David Hicks’ British Citizenship: Now You See It, Now You Don’t
According this report out of Australia, in early July Guantanamo Bay detainee David Hicks was granted UK citizenship only to be stripped of the status the very next day. The British courts had confirmed Hicks’ claim to the British tie through his London-born mother. Hicks apparently hoped that British citizenship would lead to his release (as has been the case for all other Britains held at Gitmo). Alas, far from going to bat for him with the USG, after acceding to these rulings the British Home Secretary immediately revoked the status under a new measure giving him the power to strip dual nationals of their British citizenship where it “is conducive to the public good.” (Before an amendment earlier this year, citizenship could be revoked only for conduct “seriously prejudicial to the vital interests of the United Kingdom or a British overseas territory.”)

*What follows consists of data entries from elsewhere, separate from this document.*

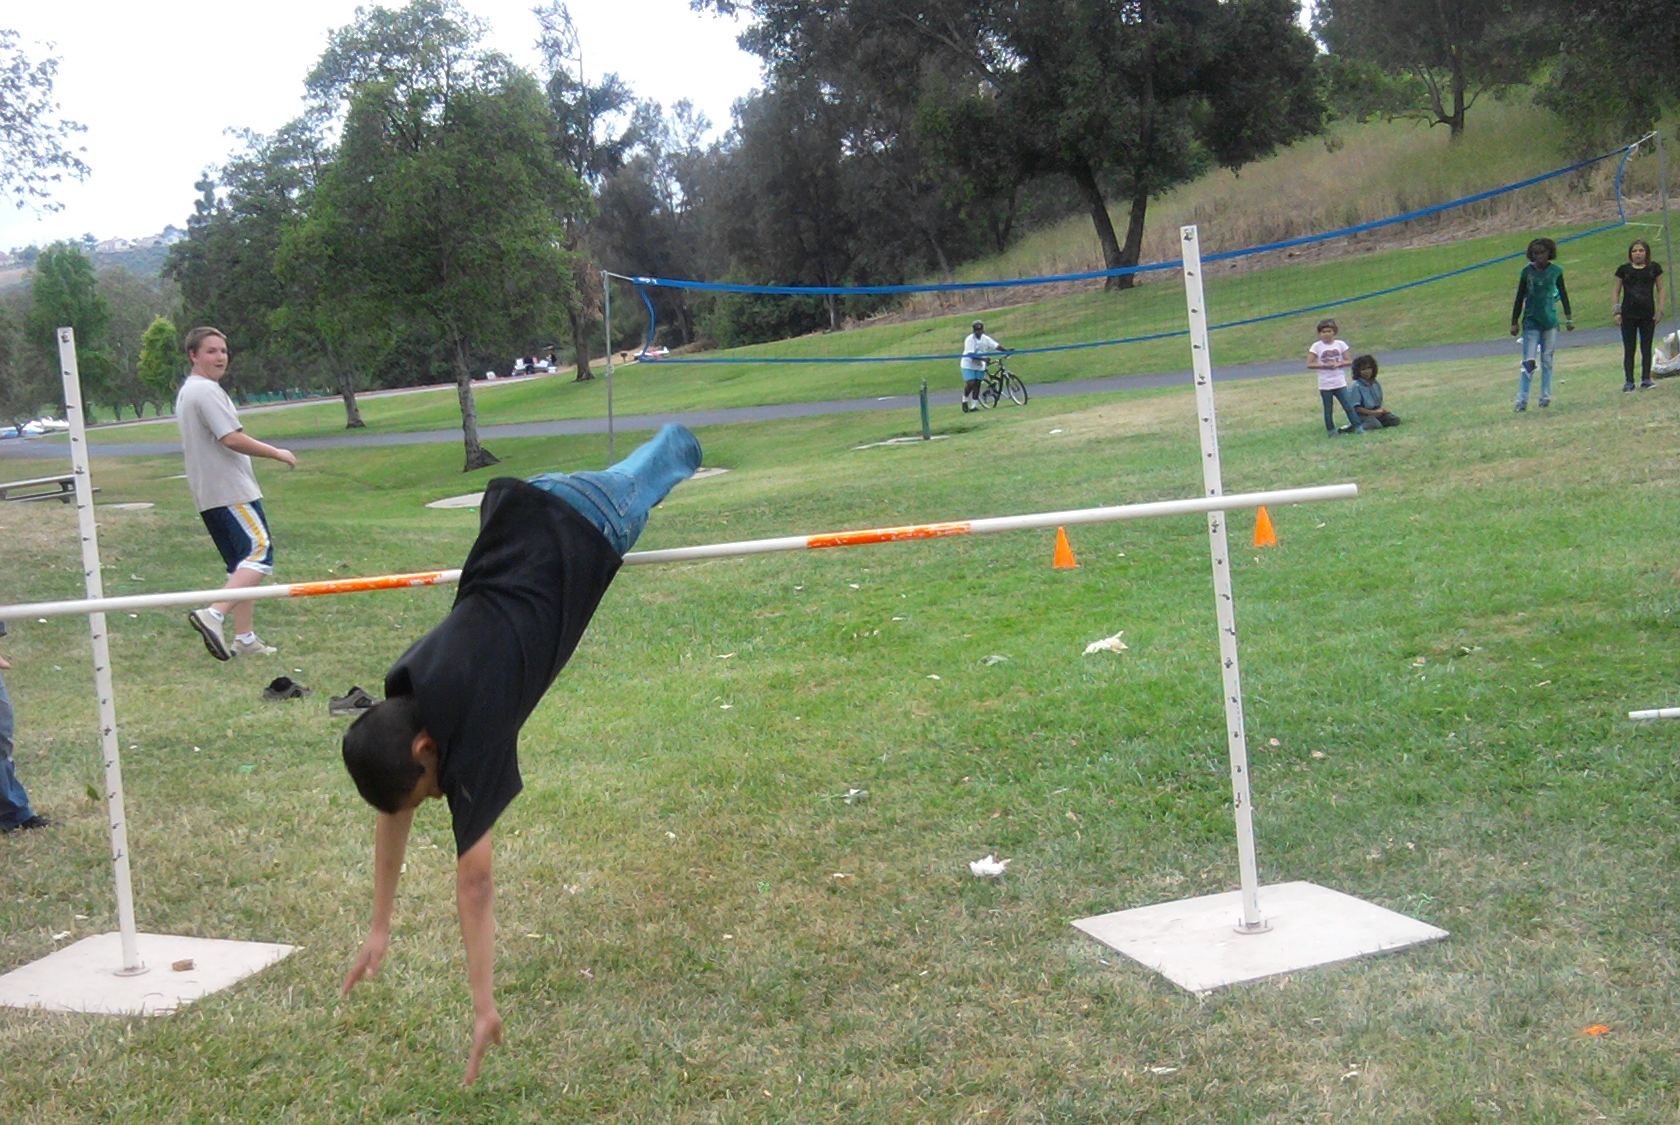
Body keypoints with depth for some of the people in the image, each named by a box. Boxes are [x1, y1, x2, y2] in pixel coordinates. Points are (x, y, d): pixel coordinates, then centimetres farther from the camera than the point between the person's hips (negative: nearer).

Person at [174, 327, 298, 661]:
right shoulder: (207, 391, -14)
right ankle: (213, 615, -24)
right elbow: (232, 439, -21)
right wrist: (277, 453, -11)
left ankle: (244, 638, 11)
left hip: (208, 494, 10)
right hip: (231, 492, -10)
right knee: (260, 554, -14)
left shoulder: (185, 392, 19)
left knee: (240, 564, 12)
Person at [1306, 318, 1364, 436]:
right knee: (1328, 410, 5)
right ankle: (1331, 431, 14)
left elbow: (1349, 361, 5)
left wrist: (1338, 364, -14)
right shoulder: (1317, 346, -3)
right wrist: (1324, 365, -16)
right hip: (1325, 385, -1)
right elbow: (1309, 364, -7)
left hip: (1340, 383, 1)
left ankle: (1358, 427, 6)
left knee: (1348, 406, -1)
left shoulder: (1340, 344, 2)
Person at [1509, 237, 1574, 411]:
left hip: (1550, 321, 1)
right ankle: (1522, 400, -8)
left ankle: (1545, 397, 16)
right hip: (1531, 322, -1)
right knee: (1529, 362, -8)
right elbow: (1519, 298, 4)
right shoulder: (1527, 271, -2)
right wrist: (1514, 322, 3)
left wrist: (1569, 317, 10)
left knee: (1547, 361, 7)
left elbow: (1563, 294, 11)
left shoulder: (1556, 271, 1)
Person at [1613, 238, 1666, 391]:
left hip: (1648, 315, 0)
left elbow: (1660, 289, 8)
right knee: (1629, 350, 1)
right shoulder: (1624, 269, 4)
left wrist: (1659, 310, 0)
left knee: (1646, 348, 2)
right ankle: (1629, 381, 6)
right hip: (1628, 315, 0)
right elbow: (1616, 291, 7)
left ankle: (1646, 379, 6)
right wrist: (1616, 311, 0)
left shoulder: (1654, 268, 5)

I don’t know how sympathetic a character Hicks may be, but I’m a bit surprised the maneuver hasn’t attracted a little more attention, especially in the British press. The episode contrasts sharply to parallel developments in the US, where despite some talk no detainees or terrorism defendants have been stripped of citizenship (Yaser Hamdi presenting the starkest example of an accidental American). Hicks expatriation may also have international law implications. Under article 15 of the Universal Declaration of Human Rights, states may not arbitrarily deprive individuals of nationality. The UK was no doubt on firm ground under existing practice, which still allows states wide discretion, in light of Hicks’ alternate Australian nationality and his tenuous connection to the UK. But one could easily imagine application of the Home Secretary’s power that would present a much closer case.